2021-01-03 01:17:52.668967: I tensorflow/compiler/xla/service/service.cc:168] XLA service 0x19659fe67d0 initialized for platform Host (this does not guarantee that XLA will be used). Devices:
2021-01-03 01:17:52.669132: I tensorflow/compiler/xla/service/service.cc:176]   StreamExecutor device (0): Host, Default Version
2021-01-03 01:17:52.669395: I tensorflow/core/common_runtime/gpu/gpu_device.cc:1716] Found device 0 with properties:
pciBusID: 0000:0a:00.0 name: GeForce RTX 3070 computeCapability: 8.6
coreClock: 1.725GHz coreCount: 46 deviceMemorySize: 8.00GiB deviceMemoryBandwidth: 417.29GiB/s
2021-01-03 01:17:52.669576: I tensorflow/stream_executor/platform/default/dso_loader.cc:48] Successfully opened dynamic library cudart64_101.dll
2021-01-03 01:17:52.669683: I tensorflow/stream_executor/platform/default/dso_loader.cc:48] Successfully opened dynamic library cublas64_10.dll
2021-01-03 01:17:52.669790: I tensorflow/stream_executor/platform/default/dso_loader.cc:48] Successfully opened dynamic library cufft64_10.dll
2021-01-03 01:17:52.669896: I tensorflow/stream_executor/platform/default/dso_loader.cc:48] Successfully opened dynamic library curand64_10.dll
2021-01-03 01:17:52.670072: I tensorflow/stream_executor/platform/default/dso_loader.cc:48] Successfully opened dynamic library cusolver64_10.dll
2021-01-03 01:17:52.670201: I tensorflow/stream_executor/platform/default/dso_loader.cc:48] Successfully opened dynamic library cusparse64_10.dll
2021-01-03 01:17:52.670365: I tensorflow/stream_executor/platform/default/dso_loader.cc:48] Successfully opened dynamic library cudnn64_7.dll
2021-01-03 01:17:52.670542: I tensorflow/core/common_runtime/gpu/gpu_device.cc:1858] Adding visible gpu devices: 0
2021-01-03 01:18:37.097681: I tensorflow/core/common_runtime/gpu/gpu_device.cc:1257] Device interconnect StreamExecutor with strength 1 edge matrix:
2021-01-03 01:18:37.097876: I tensorflow/core/common_runtime/gpu/gpu_device.cc:1263]      0
2021-01-03 01:18:37.098025: I tensorflow/core/common_runtime/gpu/gpu_device.cc:1276] 0:   N
2021-01-03 01:18:37.098301: I tensorflow/core/common_runtime/gpu/gpu_device.cc:1402] Created TensorFlow device (/job:localhost/replica:0/task:0/device:GPU:0 with 6591 MB memory) -> physical GPU (device: 0, name: GeForce RTX 3070, pci bus id: 0000:0a:00.0, compute capability: 8.6)
2021-01-03 01:18:37.101296: I tensorflow/compiler/xla/service/service.cc:168] XLA service 0x1960330d0d0 initialized for platform CUDA (this does not guarantee that XLA will be used). Devices:
2021-01-03 01:18:37.101474: I tensorflow/compiler/xla/service/service.cc:176]   StreamExecutor device (0): GeForce RTX 3070, Compute Capability 8.6
Namespace(articles_per_title=10, device='0,1,2,3', length=1000, model_config='config/model_config_small.json', model_path='model/final_model', no_wordpiece=False, repetition_penalty=1.0, save_path='generated/', segment=False, temperature=2.0, titles='我', titles_file='', tokenizer_path='cache/vocab_small.txt', topk=10, topp=0)

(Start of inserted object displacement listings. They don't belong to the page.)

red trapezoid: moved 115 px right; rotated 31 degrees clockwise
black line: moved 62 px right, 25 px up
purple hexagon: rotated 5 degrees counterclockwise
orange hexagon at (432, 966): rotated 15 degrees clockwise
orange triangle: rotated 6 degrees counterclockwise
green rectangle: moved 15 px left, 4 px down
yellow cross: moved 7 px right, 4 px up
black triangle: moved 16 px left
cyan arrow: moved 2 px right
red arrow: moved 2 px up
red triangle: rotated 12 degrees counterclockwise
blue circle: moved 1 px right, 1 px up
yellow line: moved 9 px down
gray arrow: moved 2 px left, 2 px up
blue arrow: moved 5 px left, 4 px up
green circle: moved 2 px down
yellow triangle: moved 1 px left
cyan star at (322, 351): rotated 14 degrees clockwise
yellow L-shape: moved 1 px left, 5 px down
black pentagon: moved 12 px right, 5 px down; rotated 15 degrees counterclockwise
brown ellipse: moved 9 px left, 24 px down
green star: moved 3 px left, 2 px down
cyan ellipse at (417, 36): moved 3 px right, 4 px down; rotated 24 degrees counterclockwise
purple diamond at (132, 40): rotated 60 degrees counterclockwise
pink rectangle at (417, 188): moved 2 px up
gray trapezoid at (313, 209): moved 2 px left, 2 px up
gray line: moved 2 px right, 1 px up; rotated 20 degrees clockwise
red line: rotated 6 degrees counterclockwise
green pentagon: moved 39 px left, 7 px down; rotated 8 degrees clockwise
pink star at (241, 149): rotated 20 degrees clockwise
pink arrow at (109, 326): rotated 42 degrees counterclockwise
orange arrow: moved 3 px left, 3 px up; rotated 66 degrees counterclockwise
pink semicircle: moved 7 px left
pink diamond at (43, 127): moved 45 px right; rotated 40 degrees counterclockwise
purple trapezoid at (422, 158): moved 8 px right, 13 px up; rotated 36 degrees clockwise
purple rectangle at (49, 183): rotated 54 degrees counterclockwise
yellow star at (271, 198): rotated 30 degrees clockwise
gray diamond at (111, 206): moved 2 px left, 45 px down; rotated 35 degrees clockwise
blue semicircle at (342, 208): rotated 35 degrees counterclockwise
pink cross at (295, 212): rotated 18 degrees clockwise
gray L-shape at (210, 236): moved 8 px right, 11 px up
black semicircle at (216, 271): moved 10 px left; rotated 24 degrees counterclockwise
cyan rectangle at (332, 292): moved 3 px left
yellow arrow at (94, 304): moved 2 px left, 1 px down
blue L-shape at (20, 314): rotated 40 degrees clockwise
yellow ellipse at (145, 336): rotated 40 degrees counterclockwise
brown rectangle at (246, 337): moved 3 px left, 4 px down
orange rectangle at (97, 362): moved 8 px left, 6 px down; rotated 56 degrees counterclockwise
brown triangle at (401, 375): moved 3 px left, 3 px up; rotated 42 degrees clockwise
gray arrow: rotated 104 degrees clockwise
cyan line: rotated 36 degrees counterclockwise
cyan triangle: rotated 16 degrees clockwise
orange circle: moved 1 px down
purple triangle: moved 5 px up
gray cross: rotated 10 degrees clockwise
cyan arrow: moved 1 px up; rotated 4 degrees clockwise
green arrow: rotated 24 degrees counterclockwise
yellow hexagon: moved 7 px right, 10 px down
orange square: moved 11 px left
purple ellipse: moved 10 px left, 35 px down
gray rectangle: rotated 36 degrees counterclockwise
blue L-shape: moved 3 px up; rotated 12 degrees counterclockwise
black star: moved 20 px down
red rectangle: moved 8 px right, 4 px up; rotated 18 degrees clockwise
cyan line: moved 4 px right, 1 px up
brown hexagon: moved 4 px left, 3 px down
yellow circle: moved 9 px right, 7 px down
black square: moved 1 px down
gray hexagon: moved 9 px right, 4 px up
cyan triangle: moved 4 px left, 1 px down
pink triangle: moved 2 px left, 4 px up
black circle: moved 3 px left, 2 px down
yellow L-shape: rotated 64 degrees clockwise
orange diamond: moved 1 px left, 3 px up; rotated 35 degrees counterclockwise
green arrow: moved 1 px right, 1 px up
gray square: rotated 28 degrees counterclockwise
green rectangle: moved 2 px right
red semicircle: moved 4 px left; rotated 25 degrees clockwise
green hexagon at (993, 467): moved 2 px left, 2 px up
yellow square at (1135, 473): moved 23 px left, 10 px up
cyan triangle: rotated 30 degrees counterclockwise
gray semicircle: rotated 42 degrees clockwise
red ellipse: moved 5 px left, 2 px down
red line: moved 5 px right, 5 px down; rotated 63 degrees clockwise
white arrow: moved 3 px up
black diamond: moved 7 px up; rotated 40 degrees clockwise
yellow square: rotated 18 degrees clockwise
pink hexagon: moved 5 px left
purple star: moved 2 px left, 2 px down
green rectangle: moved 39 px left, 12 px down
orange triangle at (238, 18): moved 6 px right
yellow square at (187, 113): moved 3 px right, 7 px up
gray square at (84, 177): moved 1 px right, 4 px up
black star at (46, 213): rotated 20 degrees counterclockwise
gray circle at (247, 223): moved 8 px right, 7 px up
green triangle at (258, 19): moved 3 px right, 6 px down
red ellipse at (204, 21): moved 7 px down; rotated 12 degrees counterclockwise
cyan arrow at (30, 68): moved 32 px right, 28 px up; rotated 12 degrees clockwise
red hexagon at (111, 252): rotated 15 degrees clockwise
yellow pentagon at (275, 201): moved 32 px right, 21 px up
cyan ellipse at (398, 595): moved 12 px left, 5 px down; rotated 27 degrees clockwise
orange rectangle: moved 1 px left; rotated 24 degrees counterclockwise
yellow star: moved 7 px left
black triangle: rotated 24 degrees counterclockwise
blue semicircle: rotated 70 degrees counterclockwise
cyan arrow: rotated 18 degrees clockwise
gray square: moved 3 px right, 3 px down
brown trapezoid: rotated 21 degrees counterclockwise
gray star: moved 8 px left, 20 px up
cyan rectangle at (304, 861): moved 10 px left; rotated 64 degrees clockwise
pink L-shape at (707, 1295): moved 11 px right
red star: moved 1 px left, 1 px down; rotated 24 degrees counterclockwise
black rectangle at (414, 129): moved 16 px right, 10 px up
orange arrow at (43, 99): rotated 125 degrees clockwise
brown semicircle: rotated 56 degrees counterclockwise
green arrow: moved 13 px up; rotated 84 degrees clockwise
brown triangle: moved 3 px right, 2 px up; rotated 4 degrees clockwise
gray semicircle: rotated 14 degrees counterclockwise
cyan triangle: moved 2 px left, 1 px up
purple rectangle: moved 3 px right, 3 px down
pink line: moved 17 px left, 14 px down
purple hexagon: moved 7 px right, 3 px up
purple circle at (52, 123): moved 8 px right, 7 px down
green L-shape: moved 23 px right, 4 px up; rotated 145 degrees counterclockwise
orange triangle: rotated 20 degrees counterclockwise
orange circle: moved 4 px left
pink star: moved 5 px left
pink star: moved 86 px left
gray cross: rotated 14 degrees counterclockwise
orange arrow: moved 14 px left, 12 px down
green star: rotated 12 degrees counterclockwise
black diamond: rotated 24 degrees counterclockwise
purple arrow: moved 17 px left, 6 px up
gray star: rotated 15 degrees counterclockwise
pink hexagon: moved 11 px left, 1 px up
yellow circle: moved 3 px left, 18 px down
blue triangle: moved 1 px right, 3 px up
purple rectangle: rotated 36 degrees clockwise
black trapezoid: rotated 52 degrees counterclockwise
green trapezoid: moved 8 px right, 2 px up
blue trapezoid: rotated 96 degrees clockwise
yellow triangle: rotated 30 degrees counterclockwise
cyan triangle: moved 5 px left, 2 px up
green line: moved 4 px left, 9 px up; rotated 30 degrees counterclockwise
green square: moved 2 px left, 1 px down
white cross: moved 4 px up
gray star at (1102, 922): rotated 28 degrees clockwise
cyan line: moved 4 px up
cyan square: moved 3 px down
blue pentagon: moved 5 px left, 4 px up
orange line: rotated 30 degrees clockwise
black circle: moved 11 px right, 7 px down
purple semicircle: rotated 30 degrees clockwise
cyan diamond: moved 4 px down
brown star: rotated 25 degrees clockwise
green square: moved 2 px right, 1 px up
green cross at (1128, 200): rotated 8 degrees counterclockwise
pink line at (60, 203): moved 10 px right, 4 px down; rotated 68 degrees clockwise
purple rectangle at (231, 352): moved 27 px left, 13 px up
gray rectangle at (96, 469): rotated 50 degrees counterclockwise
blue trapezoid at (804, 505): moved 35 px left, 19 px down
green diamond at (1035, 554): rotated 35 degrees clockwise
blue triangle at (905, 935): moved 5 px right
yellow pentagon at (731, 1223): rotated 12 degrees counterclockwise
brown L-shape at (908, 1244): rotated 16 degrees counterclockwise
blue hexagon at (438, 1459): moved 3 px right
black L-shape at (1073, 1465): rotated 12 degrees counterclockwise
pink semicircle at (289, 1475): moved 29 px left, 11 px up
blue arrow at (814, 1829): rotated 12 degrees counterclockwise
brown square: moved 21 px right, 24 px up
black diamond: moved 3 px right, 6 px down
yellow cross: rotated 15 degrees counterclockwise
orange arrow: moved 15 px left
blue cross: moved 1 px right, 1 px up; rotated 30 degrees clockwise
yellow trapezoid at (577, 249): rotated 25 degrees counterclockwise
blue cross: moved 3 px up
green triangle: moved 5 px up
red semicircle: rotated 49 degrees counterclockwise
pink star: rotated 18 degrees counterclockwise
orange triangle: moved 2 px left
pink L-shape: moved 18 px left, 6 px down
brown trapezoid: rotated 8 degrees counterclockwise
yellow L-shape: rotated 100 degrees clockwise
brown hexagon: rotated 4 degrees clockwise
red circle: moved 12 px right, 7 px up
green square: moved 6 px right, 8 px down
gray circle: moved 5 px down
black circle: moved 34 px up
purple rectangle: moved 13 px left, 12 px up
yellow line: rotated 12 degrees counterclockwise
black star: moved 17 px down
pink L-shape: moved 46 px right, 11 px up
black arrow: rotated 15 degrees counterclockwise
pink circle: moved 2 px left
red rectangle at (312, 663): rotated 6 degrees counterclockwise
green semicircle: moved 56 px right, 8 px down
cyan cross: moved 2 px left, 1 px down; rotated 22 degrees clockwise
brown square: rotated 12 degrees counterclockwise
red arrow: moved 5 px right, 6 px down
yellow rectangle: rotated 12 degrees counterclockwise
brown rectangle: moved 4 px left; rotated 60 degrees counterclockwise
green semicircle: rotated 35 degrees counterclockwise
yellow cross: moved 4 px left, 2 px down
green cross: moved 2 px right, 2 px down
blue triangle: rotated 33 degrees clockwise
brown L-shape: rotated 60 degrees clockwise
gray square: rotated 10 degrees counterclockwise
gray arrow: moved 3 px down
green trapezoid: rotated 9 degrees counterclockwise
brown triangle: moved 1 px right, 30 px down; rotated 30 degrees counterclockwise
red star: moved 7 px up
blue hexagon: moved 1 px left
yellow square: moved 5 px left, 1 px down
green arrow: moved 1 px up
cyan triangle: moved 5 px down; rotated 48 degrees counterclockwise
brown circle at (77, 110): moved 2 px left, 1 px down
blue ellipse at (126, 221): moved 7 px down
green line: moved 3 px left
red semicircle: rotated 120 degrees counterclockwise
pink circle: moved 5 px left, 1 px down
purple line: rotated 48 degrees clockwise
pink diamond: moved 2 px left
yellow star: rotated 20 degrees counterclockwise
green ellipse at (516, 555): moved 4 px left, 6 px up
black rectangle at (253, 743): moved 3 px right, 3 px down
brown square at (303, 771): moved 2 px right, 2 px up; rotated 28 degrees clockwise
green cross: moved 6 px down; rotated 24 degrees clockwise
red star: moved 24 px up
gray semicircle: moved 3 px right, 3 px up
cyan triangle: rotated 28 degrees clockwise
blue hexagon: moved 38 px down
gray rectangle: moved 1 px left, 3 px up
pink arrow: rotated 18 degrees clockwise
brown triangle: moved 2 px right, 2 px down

I noticed that the tensorflow installation guide for GPU users said that GPUs with Ampere architecture may encounter this issue and can solve that by using export CUDA_CACHE_MAXSIZE=2147483648 to expand the default JIT cache. It doesn't work with Windows. I searched my environment variables and none of them named CUDA_CACHE_MAXSIZE . I tried adding that on my own, but it still takes a long time to pass Adding Visible Devices 0 . What should I do?

Just go to Windows Environment Variables and set CUDA_CACHE_MAXSIZE=2147483648 under system variables . And you need a REBOOT ,then everything will be fine.

You are lucky enough to get an Ampere card, since they're out of stock everywhere.